Ведь есть еще пулемет и триста двадцать патронов к нему, это немного, но если стрелять с умом и экономно, то достаточно, чтобы на этом, например, месте задержать преследователей на несколько драгоценных минут, даже если их будет сорок или пятьдесят человек. А окопчик на одного с земляным валом для пулемета можно вырыть за несколько минут, потому что ребят много и лопаты есть.

– Я не могу идти дальше, но из вас я лучший стрелок, а напарник тут не нужен. Я остаюсь, – закончил он.

– Идея неплохая, – сказал Хофер, – но чтобы решить, кому оставаться, будем тянуть жребий.

– Нет, – возразил Ганс, – не надо жребия. Посмотри, товарищ Хофер. – Он распахнул пальто. Они увидели, что рубашка и куртка на нем задубели от крови. И кровь все еще текла.

– Прострелено легкое! – ужаснулся Хофер. – Это тебя на переправе через Дунай ранило? Что же ты не сказал сразу, это ты зря, товарищ!

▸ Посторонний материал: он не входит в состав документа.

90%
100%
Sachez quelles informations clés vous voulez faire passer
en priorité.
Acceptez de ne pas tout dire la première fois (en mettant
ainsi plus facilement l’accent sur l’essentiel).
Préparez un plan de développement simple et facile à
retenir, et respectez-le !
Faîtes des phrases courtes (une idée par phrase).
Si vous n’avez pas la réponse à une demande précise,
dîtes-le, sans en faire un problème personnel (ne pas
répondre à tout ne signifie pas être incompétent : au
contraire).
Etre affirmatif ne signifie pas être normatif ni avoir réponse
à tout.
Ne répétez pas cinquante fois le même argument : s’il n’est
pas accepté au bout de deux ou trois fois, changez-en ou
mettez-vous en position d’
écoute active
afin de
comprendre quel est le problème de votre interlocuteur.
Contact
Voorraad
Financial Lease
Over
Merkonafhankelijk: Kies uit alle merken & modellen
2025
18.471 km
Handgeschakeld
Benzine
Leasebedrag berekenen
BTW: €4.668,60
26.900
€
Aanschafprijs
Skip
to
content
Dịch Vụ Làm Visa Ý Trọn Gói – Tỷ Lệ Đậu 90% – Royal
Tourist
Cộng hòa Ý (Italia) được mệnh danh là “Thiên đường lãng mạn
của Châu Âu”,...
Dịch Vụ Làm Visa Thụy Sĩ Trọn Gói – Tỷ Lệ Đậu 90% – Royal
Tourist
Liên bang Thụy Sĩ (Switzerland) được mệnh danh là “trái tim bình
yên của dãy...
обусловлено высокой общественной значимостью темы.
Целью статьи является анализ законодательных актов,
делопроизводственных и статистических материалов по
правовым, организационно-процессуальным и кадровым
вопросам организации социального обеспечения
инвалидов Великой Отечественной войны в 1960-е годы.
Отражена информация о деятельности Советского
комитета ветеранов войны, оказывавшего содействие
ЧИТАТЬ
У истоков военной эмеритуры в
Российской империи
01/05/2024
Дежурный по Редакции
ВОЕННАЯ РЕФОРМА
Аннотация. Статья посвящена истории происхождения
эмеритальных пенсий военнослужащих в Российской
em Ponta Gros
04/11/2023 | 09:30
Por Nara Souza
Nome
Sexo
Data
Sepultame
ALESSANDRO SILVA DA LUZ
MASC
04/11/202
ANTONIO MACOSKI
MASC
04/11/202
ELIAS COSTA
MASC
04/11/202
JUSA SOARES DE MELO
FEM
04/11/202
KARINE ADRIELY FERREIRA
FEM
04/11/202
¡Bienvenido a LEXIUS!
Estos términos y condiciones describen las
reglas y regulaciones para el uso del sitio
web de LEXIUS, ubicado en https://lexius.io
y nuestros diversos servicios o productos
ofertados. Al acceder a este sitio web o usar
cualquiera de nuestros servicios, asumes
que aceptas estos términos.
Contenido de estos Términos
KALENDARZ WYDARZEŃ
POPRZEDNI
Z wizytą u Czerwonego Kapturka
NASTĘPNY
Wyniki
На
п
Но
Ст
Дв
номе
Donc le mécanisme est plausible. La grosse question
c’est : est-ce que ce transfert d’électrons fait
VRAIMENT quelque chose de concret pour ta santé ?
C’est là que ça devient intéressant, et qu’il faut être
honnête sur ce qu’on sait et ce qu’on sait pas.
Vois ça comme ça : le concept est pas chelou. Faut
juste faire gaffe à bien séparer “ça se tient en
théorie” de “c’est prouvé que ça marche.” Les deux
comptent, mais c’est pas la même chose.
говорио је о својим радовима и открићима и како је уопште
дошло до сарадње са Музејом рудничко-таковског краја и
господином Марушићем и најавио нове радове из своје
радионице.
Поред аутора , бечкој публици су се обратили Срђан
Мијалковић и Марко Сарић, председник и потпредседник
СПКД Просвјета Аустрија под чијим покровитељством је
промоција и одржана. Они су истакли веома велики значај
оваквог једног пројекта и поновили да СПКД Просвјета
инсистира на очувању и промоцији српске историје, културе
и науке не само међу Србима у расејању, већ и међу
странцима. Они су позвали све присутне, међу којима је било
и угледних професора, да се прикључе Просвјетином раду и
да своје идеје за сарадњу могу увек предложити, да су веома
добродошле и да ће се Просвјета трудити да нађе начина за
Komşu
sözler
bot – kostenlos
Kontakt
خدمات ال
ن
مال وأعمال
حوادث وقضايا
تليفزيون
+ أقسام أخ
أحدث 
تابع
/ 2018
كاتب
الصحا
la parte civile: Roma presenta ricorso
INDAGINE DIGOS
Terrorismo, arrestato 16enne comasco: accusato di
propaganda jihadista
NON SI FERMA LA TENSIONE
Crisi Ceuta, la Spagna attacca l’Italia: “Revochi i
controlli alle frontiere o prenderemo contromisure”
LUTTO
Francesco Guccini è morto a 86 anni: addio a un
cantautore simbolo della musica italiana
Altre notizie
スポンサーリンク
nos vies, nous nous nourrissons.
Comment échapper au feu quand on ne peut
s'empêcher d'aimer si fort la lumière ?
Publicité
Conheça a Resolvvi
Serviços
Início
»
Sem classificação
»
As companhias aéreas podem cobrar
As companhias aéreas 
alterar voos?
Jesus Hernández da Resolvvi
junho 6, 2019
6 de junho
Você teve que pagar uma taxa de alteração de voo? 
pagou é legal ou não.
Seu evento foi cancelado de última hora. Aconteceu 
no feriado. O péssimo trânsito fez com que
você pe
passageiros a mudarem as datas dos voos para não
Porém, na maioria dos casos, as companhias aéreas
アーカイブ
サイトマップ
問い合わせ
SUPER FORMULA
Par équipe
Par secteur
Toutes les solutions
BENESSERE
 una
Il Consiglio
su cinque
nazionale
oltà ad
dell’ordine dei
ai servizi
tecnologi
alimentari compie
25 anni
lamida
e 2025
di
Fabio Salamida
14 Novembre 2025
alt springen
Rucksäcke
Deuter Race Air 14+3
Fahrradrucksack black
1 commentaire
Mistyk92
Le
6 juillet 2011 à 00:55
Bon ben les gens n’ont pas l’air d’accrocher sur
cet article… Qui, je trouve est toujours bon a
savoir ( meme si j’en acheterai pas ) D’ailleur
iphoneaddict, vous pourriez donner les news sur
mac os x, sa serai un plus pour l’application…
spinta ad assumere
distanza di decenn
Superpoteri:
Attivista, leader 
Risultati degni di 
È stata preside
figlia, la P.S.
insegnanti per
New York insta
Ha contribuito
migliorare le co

Ганс махнул рукой. Времени терять нельзя было, и остальные начали рыть окоп. Эди устанавливал пулемет; все молчали. Пора было идти дальше, но никто не трогался с места. Хофер подошел к окопу и начал было: «Товарищи!», но Ганс прервал его:

– Идите, счастливо вам дойти и счастливо вернуться. И не забывайте, что после февраля всегда бывает октябрь, и уж он будет наш.

Хофер пожал ему руку, то же сделали и остальные. Эди подошел последним.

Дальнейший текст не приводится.